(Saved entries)
────────────────

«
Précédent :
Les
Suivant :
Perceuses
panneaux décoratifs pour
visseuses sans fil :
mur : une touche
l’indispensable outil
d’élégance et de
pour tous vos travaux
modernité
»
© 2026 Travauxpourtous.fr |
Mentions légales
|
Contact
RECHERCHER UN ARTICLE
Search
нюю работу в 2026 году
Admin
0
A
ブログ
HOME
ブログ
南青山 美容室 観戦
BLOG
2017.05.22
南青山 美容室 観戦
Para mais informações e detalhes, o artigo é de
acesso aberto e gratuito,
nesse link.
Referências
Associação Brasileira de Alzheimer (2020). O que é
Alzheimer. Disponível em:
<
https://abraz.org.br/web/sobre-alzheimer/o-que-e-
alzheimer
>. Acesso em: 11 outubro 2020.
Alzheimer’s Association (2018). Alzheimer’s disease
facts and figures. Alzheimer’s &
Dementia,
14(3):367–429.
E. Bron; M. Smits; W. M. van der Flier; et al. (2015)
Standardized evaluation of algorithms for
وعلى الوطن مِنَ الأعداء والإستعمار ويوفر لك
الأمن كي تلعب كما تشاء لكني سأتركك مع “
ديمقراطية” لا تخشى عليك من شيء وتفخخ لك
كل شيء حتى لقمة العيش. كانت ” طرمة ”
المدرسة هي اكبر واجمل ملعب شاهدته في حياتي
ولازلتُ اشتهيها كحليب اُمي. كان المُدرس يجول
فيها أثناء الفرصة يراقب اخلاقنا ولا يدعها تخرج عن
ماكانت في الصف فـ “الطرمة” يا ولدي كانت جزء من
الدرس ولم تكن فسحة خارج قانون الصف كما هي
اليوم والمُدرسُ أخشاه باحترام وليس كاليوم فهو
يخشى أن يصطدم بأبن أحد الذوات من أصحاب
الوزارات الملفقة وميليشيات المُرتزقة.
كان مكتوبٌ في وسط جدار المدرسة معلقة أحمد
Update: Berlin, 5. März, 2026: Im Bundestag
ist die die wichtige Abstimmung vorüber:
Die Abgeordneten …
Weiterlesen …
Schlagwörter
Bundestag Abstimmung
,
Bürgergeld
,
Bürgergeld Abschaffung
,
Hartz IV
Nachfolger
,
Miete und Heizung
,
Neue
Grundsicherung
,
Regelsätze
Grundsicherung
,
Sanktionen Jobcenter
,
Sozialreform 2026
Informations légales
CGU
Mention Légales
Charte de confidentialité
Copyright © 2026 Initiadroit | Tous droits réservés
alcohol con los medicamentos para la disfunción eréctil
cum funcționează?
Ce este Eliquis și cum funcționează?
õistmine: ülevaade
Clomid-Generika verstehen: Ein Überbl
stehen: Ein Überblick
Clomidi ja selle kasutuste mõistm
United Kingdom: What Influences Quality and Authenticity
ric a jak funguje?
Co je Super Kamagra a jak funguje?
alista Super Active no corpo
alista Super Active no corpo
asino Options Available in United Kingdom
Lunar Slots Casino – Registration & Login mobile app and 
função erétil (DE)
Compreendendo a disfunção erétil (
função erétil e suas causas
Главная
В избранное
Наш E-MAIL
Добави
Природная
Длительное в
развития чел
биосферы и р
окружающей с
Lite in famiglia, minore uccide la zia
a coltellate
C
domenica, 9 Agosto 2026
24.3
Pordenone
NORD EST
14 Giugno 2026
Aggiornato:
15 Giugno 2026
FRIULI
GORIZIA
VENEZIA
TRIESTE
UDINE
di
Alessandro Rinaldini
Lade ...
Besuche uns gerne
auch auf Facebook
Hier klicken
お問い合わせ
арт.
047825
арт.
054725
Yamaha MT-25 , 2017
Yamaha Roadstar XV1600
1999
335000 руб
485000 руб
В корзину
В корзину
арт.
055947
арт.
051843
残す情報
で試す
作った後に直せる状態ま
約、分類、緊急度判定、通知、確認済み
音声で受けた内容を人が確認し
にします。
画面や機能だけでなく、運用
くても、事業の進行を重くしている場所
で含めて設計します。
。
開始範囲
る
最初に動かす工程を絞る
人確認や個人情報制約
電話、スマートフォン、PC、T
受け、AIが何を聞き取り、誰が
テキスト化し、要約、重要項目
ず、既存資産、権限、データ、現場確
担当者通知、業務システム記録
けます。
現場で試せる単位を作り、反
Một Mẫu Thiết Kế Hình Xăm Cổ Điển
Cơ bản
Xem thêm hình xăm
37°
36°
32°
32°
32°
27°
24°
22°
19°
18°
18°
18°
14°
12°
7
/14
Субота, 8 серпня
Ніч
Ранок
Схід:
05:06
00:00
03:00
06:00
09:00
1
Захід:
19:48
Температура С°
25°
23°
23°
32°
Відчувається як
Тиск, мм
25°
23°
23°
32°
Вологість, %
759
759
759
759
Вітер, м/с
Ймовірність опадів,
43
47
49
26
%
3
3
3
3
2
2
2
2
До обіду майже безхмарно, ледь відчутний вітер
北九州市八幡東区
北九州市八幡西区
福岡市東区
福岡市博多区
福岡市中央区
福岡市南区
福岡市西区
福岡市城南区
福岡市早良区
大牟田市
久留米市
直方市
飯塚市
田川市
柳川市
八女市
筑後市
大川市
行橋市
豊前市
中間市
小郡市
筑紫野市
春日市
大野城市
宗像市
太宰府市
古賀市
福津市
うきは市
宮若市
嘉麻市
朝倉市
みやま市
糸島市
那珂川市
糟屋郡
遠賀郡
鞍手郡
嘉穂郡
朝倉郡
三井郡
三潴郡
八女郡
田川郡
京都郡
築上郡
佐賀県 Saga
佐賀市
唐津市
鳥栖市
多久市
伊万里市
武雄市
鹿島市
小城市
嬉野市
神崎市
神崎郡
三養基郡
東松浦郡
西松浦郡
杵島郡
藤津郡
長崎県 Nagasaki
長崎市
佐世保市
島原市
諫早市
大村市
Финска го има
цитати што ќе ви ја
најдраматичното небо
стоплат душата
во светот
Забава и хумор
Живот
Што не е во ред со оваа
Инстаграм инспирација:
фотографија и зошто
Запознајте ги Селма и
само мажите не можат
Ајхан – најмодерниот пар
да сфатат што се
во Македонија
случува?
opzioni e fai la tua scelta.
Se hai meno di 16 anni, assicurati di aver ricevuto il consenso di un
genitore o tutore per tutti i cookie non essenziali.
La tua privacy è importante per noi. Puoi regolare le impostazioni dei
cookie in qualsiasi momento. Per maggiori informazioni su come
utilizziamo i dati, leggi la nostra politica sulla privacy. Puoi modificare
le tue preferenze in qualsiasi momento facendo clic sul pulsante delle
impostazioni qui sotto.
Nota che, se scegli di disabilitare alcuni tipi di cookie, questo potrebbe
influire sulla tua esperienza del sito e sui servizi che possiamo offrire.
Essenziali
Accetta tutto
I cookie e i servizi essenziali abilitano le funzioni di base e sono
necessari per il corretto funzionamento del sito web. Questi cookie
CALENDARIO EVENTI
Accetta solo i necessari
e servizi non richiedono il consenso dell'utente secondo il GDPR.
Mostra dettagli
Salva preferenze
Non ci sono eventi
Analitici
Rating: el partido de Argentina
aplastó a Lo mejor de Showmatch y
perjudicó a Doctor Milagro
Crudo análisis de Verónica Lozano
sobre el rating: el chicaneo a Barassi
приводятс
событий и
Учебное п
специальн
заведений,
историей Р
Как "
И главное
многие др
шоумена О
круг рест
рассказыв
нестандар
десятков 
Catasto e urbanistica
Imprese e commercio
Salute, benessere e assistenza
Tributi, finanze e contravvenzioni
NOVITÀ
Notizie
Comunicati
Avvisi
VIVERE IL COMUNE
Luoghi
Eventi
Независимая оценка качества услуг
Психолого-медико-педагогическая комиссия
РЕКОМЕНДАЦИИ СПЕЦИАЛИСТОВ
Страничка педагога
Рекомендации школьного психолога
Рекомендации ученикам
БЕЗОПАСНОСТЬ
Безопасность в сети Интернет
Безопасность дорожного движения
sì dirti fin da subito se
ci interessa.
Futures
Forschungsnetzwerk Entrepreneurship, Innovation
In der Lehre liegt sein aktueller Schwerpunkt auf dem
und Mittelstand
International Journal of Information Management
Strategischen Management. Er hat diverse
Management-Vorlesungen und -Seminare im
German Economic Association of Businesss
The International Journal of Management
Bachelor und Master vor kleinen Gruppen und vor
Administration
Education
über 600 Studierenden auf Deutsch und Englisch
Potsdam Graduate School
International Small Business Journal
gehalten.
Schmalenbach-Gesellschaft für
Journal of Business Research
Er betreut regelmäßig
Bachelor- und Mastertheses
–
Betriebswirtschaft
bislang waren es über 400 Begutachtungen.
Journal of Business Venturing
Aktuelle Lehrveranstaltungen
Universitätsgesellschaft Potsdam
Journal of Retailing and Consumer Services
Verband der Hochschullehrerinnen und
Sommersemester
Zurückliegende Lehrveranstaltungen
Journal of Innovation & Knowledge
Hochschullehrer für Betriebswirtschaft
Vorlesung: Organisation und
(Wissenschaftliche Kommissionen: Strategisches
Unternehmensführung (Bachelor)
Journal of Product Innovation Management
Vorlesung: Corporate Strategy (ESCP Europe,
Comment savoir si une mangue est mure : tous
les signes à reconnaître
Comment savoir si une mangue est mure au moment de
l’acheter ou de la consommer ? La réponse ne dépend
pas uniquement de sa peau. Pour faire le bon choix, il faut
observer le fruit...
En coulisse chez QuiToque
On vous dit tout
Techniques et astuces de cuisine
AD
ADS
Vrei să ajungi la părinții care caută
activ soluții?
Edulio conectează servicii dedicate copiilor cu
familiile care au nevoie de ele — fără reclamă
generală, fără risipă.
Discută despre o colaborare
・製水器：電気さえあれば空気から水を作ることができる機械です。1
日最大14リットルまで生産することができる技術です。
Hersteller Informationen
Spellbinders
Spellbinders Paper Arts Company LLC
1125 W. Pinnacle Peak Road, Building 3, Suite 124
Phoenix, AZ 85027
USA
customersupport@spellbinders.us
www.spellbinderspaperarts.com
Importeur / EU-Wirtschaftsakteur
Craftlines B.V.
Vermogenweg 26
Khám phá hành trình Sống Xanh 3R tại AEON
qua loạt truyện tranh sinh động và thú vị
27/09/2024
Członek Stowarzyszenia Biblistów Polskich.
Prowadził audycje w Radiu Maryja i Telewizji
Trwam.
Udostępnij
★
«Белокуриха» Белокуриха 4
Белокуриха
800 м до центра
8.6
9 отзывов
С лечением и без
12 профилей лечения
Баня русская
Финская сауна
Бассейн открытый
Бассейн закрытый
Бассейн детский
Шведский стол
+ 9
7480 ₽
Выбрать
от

────────────────

Count the lines of the listing above that contain the string "servizi". Reply with the number only.

3